It's time to can spam

By Matt Hicks, eWEEK
01 May 2001 12:16 PM
Tags: spam, email, opt, send, intuit, message, delete
Enough with the delete key already. Let's make spammers think twice before hitting "send" on that hot email offer.

For me, any given day starts with an electronic invasion from marketers. The subject lines of their emails read like National Enquirer headlines: "STOCK ALERTS!" "Happiness Herbs" "Alternative to Viagra." Translated another way: "greed," "drugs" and "sex."

Spam in its worst incarnations appeals to our basest interests, which, thankfully, makes it easy to recognize without even opening.

Delete. Delete. Delete.

It sounds like an easy enough process, but why does the burden to prevent spam lie with consumers like me and not with the marketers profiting from it? I never inquired about hot stock tips, the latest herbs that send you flying high or sexual enhancers.

And when these messages first started flowing into my work email account, I was offended. What if I were unlucky enough to work at a company that monitored all my emails and decided these were an inappropriate use of company resources? I would face the burden of explaining their presence.

Quite frankly, I have no idea why I receive spam at work. My best guess is that one of the dozens of tech conferences I've attended has sold my information to mass marketing lists.

None of that should matter, though. There's no good reason for spamming. It should be outlawed outright. Congressional efforts, in addition to state ones, are under way to limit spam. The US Senate began hearings this week on a bill that, among other things, would require those sending commercial emails to include a working return address and a way to opt out of future mailings.

That sounds reasonable, but it doesn't go far enough. Why should I--or anyone else--have to police the spammers? The email shouldn't be sent unless requested.

Sending the wrong message.

A law predicated on enforcing opt-out provisions sends a message to marketers that it's OK to send unwanted emails in the first place. Instead, any new anti-spamming law should require that companies and individuals only send commercial emails when the recipients have agreed to accept them--whether by checking a box on a Web form or requesting information through some other channel.

Spammers don't need any more encouragement or protection. They're already combing posts on Newsgroups, using bots to grab email addresses off online auctions and portal-site personal profiles, and buying lists from e-commerce companies, according to David Ferris, president of Ferris Research, in San Francisco.

Today their juvenile missives may number only a couple a day for most people. But Ferris predicts a day soon, maybe by 2005, when spam emails will far outnumber legitimate ones. I'm sure this phenomenon is already the case for some consumers, who may have been fooled by the convoluted opt-in/opt-out process of even the most legitimate Web businesses.

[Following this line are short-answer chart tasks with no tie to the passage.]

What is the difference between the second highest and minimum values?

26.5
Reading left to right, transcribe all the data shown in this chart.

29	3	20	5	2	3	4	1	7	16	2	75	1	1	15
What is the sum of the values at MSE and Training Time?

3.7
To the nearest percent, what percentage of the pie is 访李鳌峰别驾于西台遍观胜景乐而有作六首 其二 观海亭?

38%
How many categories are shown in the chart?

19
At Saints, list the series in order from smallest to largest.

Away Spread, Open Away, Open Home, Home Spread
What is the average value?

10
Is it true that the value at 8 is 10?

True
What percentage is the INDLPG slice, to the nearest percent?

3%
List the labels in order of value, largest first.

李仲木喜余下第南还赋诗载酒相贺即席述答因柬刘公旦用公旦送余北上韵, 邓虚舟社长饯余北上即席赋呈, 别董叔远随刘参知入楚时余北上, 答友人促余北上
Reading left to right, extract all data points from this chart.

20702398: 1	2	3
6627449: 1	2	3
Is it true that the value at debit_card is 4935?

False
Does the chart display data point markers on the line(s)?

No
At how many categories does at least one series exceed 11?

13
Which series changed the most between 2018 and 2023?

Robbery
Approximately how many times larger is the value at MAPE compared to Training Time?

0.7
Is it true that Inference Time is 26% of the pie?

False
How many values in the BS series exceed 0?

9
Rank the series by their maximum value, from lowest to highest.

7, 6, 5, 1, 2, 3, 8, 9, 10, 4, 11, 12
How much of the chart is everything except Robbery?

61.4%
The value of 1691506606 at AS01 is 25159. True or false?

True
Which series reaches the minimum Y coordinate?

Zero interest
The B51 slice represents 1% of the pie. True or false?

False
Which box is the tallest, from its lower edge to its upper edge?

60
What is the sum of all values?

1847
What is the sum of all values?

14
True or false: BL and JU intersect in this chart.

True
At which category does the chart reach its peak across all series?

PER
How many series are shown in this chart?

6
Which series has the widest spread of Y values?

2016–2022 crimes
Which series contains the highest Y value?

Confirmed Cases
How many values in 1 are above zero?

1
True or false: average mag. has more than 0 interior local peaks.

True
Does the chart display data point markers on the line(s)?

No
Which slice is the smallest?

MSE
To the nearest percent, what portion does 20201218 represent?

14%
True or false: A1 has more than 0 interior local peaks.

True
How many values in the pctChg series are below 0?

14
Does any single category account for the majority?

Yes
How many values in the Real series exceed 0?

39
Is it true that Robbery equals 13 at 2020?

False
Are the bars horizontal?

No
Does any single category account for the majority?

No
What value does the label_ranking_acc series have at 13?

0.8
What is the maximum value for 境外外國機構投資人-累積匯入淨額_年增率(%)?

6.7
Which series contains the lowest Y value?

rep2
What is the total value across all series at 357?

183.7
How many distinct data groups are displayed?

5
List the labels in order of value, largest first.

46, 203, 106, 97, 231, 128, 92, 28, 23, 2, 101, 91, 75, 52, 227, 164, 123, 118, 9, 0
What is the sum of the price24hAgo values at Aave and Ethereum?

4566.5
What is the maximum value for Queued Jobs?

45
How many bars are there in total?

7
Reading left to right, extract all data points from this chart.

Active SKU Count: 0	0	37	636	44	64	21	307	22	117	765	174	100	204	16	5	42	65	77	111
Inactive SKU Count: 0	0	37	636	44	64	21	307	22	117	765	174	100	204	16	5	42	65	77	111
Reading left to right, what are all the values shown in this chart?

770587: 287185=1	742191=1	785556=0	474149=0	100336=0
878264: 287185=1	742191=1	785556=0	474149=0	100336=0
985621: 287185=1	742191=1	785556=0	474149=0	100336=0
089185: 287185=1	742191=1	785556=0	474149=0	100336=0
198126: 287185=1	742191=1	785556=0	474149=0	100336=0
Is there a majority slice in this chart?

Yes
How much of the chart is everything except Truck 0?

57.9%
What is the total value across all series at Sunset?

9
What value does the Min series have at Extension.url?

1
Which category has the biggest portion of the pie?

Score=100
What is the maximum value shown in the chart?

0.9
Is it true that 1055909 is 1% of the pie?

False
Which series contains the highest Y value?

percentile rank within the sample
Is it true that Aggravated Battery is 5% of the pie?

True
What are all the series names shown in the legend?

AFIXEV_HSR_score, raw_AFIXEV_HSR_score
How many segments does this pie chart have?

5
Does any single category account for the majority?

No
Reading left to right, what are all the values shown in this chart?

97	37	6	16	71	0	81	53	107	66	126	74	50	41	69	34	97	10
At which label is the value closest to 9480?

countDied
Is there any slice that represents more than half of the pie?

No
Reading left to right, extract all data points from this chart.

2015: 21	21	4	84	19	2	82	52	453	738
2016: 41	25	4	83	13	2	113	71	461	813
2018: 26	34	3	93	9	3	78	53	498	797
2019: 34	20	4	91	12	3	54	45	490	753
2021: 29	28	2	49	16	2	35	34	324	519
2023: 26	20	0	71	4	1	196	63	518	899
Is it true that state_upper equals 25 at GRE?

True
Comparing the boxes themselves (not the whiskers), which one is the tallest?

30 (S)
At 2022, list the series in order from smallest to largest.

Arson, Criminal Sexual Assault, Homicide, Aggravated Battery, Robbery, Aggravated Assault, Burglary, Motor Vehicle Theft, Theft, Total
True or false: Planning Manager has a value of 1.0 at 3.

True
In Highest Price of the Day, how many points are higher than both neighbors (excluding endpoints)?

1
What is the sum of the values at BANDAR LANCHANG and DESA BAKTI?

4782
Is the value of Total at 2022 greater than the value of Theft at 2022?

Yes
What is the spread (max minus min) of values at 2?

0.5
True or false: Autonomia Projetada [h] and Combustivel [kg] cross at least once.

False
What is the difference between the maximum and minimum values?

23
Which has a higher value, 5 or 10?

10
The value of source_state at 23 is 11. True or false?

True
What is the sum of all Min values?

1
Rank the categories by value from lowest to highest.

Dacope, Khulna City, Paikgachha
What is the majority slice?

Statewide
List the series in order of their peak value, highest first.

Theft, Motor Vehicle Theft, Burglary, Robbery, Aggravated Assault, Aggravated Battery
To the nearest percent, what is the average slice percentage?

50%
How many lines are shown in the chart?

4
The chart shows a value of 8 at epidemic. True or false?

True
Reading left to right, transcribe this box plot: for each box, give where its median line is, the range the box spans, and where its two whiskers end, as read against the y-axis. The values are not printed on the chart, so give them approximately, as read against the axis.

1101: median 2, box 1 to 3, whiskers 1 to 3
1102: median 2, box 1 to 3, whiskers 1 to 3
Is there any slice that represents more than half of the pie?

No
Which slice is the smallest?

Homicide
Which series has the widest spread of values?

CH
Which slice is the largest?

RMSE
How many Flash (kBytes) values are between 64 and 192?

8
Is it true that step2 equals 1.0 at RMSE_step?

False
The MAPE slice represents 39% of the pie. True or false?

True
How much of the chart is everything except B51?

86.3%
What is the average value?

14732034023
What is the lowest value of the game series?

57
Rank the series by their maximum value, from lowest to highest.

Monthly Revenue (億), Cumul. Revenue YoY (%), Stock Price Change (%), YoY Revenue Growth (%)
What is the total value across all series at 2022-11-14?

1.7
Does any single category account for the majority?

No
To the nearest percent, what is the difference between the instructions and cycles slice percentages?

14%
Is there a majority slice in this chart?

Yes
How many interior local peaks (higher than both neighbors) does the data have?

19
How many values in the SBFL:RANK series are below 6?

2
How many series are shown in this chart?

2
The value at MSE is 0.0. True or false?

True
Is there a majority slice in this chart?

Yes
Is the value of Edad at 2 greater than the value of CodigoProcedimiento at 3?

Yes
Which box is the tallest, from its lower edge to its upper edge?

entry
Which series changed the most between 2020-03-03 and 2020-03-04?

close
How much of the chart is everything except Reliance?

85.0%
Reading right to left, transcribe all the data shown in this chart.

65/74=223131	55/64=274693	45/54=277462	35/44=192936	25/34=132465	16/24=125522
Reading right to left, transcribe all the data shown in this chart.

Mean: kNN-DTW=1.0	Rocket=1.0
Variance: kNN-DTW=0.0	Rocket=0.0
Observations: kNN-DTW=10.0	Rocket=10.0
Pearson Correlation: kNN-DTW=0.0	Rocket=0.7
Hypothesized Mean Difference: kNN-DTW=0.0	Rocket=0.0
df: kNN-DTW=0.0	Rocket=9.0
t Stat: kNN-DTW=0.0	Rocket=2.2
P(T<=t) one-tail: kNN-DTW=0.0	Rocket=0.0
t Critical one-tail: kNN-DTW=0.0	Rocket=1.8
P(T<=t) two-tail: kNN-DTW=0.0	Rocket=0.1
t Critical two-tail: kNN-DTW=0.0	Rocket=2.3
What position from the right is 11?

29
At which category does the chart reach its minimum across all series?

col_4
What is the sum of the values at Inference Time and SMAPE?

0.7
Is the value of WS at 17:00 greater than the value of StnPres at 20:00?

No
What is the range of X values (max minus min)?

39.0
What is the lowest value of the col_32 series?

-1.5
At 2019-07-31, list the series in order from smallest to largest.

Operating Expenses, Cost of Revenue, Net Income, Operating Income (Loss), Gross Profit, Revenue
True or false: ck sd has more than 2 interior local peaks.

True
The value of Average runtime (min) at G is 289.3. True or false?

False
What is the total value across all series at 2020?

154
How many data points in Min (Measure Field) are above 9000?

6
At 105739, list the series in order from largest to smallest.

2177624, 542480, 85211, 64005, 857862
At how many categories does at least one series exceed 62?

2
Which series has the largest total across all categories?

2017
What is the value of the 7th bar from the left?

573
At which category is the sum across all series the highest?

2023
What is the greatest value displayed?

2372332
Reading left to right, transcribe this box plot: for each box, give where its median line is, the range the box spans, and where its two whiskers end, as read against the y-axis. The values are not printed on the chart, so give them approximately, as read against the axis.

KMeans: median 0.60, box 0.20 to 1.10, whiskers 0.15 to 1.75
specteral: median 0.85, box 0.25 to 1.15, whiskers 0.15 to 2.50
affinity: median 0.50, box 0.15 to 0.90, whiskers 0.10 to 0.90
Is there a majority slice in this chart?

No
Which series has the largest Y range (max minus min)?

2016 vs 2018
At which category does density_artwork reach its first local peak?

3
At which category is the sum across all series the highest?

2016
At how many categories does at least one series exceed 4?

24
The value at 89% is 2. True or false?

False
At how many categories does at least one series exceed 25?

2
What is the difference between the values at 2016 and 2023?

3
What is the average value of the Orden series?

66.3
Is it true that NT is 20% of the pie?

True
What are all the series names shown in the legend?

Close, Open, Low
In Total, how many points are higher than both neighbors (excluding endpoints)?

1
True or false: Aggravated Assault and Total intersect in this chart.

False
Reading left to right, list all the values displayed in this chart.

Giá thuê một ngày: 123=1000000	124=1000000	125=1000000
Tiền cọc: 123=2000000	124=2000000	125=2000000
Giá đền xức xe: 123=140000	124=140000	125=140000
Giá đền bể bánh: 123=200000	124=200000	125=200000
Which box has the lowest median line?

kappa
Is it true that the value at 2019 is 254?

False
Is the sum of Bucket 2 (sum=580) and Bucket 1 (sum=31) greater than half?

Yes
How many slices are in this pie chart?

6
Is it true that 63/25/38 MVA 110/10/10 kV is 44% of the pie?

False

The problem extends far beyond purveyors of mysterious herbal remedies. Some of the country's largest companies seem more than happy to confuse consumers into agreeing to accept their email marketing messages--and to have their names provided to others.

I learned that spamming dangers lurk even when you're trying to do something like file taxes online. I used Intuit's TurboTax on the Web to file my 2000 return. In the process of signing up, I noticed one line highlighted as a link that read, "Change my privacy preferences."

Being curious, I clicked. Another window popped up requiring me to input my personal information all over again in order to opt-out of receiving Intuit's promotions not only by email but by mail and phone.

Intuit's tactic isn't uncommon. By fooling consumers into agreeing to accept their marketing messages, they can claim to be innocent of spam.

Even when an opt-out message is clear, it doesn't always work--at least quickly. My employer, eWEEK, is a perfect example. When the publication started a series of online newsletters recently, I and other writers received angry emails from readers who couldn't unsubscribe to the newsletters. The problem, apparently, lies in getting an outside newsletter provider to efficiently process opt-out requests.

The time has come for the burden to shift. Enough of the delete key. Make spammers think twice before hitting send on that "hot" email offer.